Он помялся у хаты, прыгнул за яблоком над головой – промахнулся и, потирая обожженную крапивой щиколотку, поплелся со двора – что он здесь будет делать целую неделю?
Жена ему кричала вслед, когда он уже порядком отшагал вдоль глубокого оврага. Он не остановился, просто глянул через плечо: она стояла на крыльце со смутным напряженным лицом, махала ему рукой – ей было неприятно перед теми, кто, наверное, тоже уже встал: вот, значит, муж, а сразу – со двора, ни похмелиться, ни порассказать, как ночка сладкая прошла, – он дернул головой и пошел дальше, почти не глядя перед собой, было часов десять. Последний день августа.

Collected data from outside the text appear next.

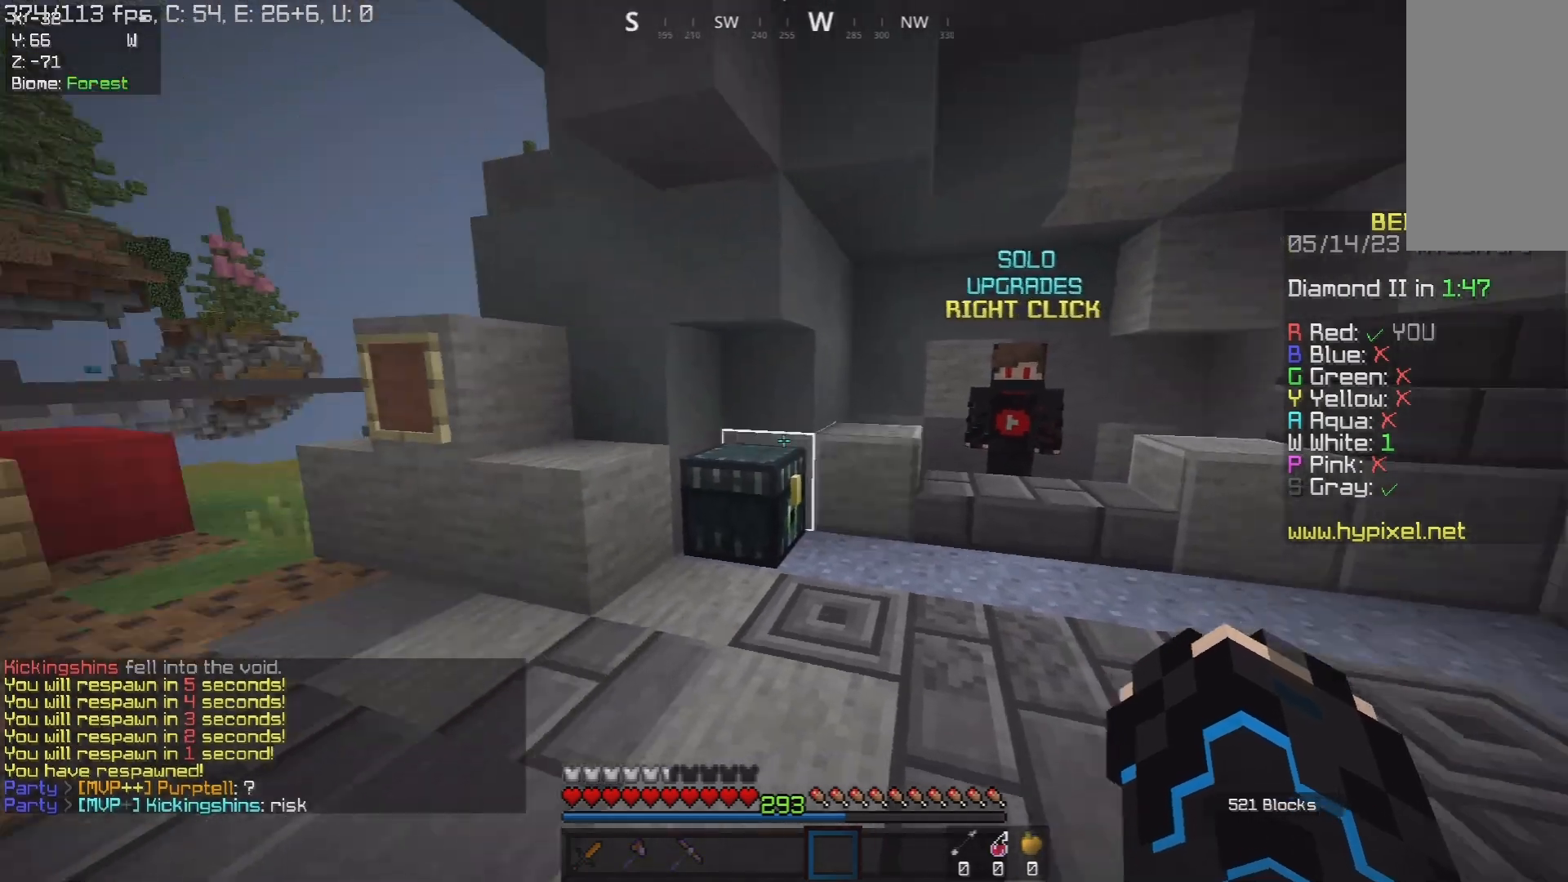
{"keys": [], "mouse": [], "events": [[33, "w", "down"], [117, "d", "down"], [117, "mouse_right", "down"], [167, "a", "up"], [217, "w", "up"], [250, "d", "up"], [250, "mouse_right", "up"]]}
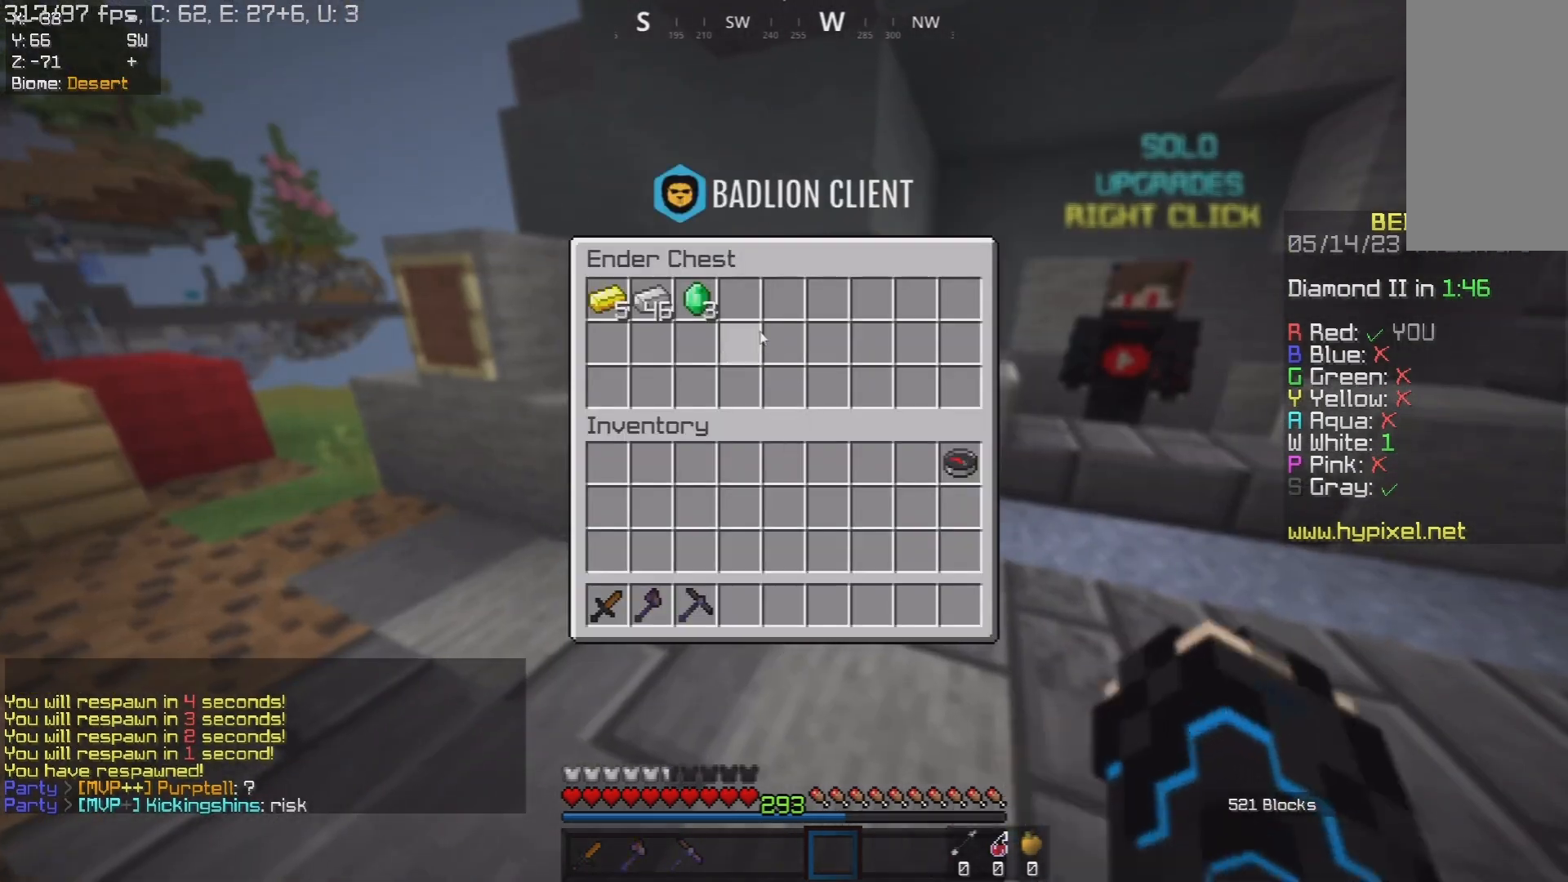
{"keys": [], "mouse": [], "events": []}
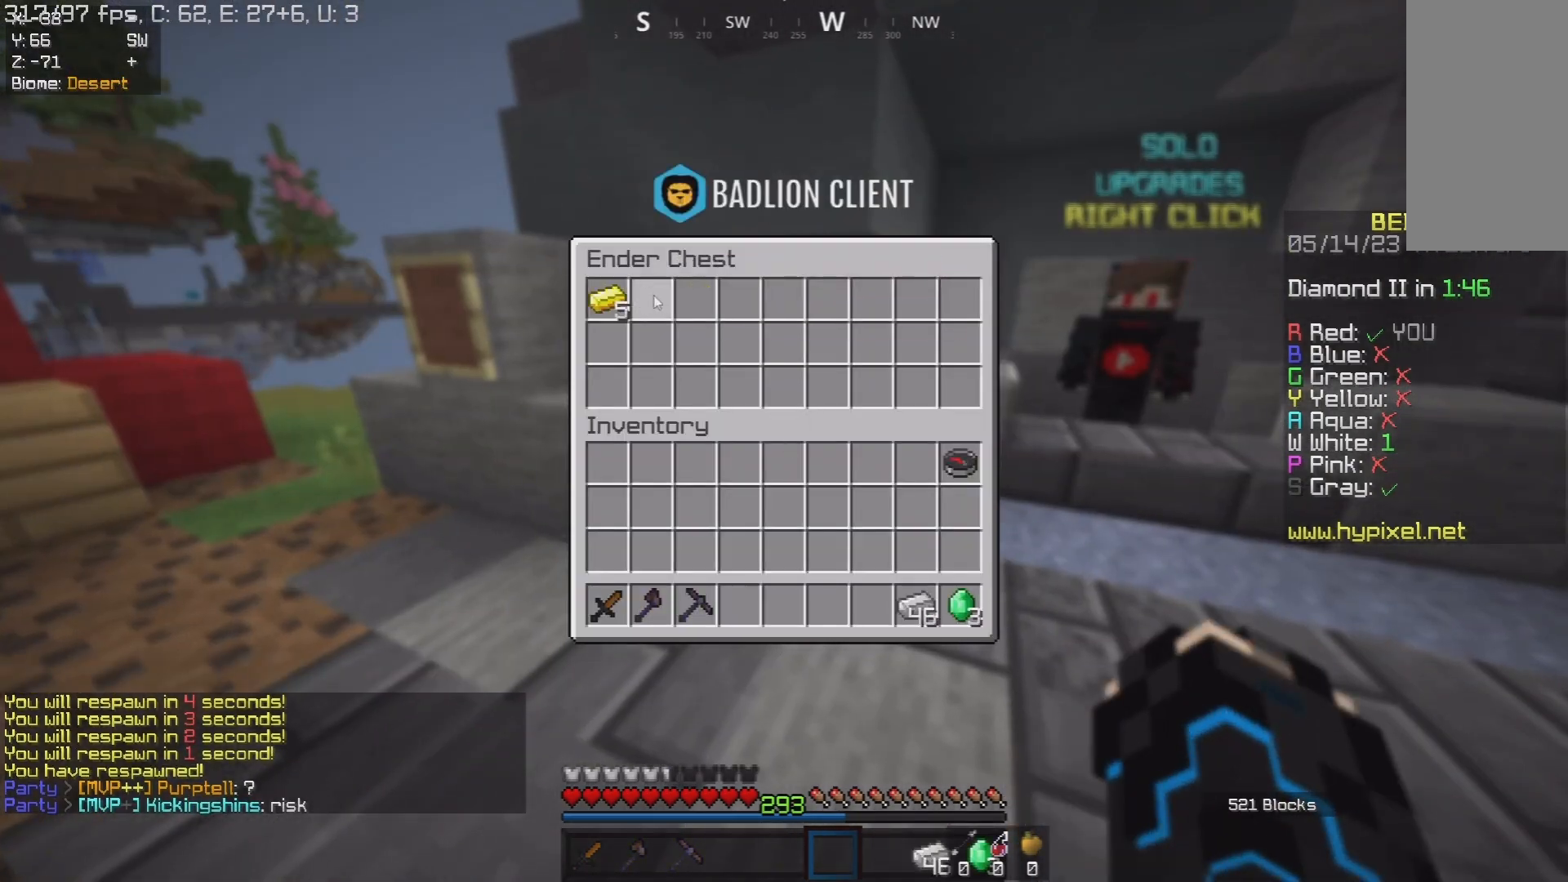
{"keys": ["a", "w"], "mouse": [], "events": [[100, "a", "down"], [183, "w", "down"]]}
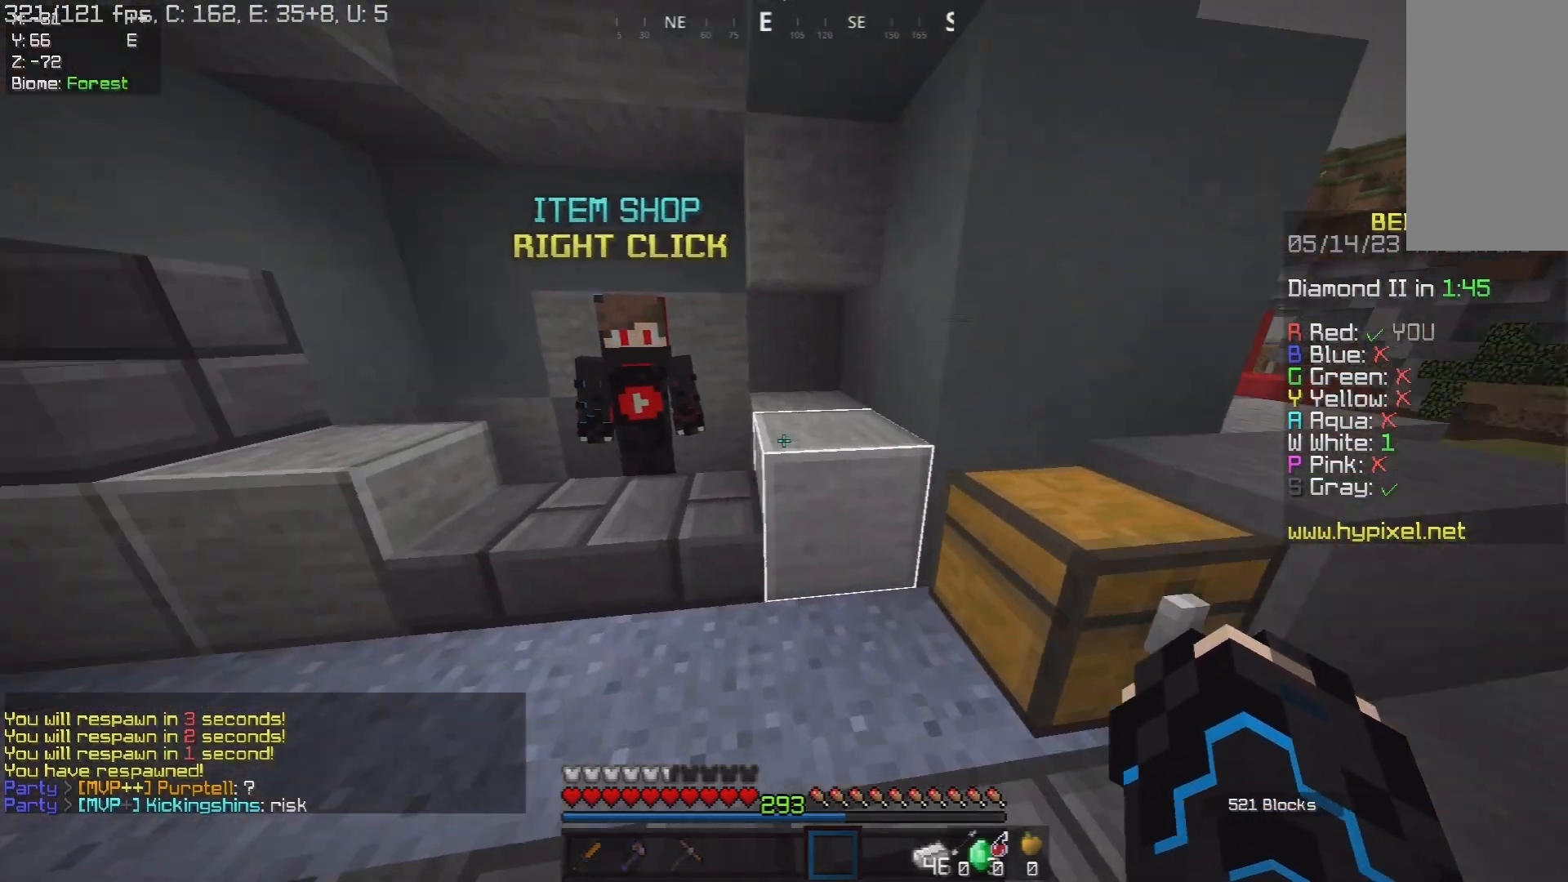
{"keys": [], "mouse": [], "events": [[167, "d", "down"], [167, "mouse_right", "down"], [183, "a", "up"], [233, "w", "up"], [267, "d", "up"], [267, "mouse_right", "up"]]}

Он прошел до пруда и дальше – по берегу, вот вчера был дождь, а сегодня август припас для последнего дня сиреневое небо, редкие лохмотья облаков и не жаркий, но ласковый солнечный свет, присушивший земляную колею и выпивший росу, – трава стала теплой и тянулась в безветрии вверх, посвежели деревья, убрав внутрь жухлую и желтую листву, кувыркаясь, яичной скорлупой, мелькали над зеленой землей бабочки капустницы вперемежку с бесшумно зависающими в тишине стрекозами, детски нежной улыбкой светились пушистые головки клевера, и седые высохшие травы осеняли косматые из-за подорожника тропинки.
Он шел вдоль пруда и наблюдал, как по деревенской улице за ним вдогон, важные, как беременные бабы, выступали три стайки гусей, и вожак авангарда уже клонил к земле горбатую шею, выпуская из себя глухой истомленный шип.